-- Source records follows --
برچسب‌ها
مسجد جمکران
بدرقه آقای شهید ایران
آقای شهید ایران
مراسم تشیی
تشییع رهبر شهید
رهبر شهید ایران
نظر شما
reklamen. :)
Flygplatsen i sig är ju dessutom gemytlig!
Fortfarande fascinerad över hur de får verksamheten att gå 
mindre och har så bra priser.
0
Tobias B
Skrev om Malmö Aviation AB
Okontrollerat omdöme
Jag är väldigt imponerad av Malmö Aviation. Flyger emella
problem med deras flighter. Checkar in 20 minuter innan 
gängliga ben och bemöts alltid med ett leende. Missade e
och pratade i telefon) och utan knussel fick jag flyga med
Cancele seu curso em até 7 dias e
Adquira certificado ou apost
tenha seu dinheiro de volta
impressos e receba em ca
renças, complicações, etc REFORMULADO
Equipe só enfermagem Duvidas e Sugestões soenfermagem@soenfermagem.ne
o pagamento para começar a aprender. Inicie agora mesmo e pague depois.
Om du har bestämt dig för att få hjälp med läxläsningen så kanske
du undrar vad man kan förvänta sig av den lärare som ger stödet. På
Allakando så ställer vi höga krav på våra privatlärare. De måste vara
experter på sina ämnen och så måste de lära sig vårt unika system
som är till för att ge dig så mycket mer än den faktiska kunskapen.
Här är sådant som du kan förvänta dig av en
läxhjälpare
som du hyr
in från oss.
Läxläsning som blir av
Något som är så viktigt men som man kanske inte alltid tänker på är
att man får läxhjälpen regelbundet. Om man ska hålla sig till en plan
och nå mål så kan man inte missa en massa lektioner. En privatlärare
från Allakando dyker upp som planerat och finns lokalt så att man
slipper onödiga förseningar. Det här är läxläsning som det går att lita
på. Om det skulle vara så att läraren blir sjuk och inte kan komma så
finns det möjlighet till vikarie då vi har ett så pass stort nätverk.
-- Source records concluded --
Assignment: Please output the complete set of records above without any alteration.

Task answer:
برچسب‌ها
مسجد جمکران
بدرقه آقای شهید ایران
آقای شهید ایران
مراسم تشیی
تشییع رهبر شهید
رهبر شهید ایران
نظر شما
reklamen. :)
Flygplatsen i sig är ju dessutom gemytlig!
Fortfarande fascinerad över hur de får verksamheten att gå 
mindre och har så bra priser.
0
Tobias B
Skrev om Malmö Aviation AB
Okontrollerat omdöme
Jag är väldigt imponerad av Malmö Aviation. Flyger emella
problem med deras flighter. Checkar in 20 minuter innan 
gängliga ben och bemöts alltid med ett leende. Missade e
och pratade i telefon) och utan knussel fick jag flyga med
Cancele seu curso em até 7 dias e
Adquira certificado ou apost
tenha seu dinheiro de volta
impressos e receba em ca
renças, complicações, etc REFORMULADO
Equipe só enfermagem Duvidas e Sugestões soenfermagem@soenfermagem.ne
o pagamento para começar a aprender. Inicie agora mesmo e pague depois.
Om du har bestämt dig för att få hjälp med läxläsningen så kanske
du undrar vad man kan förvänta sig av den lärare som ger stödet. På
Allakando så ställer vi höga krav på våra privatlärare. De måste vara
experter på sina ämnen och så måste de lära sig vårt unika system
som är till för att ge dig så mycket mer än den faktiska kunskapen.
Här är sådant som du kan förvänta dig av en
läxhjälpare
som du hyr
in från oss.
Läxläsning som blir av
Något som är så viktigt men som man kanske inte alltid tänker på är
att man får läxhjälpen regelbundet. Om man ska hålla sig till en plan
och nå mål så kan man inte missa en massa lektioner. En privatlärare
från Allakando dyker upp som planerat och finns lokalt så att man
slipper onödiga förseningar. Det här är läxläsning som det går att lita
på. Om det skulle vara så att läraren blir sjuk och inte kan komma så
finns det möjlighet till vikarie då vi har ett så pass stort nätverk.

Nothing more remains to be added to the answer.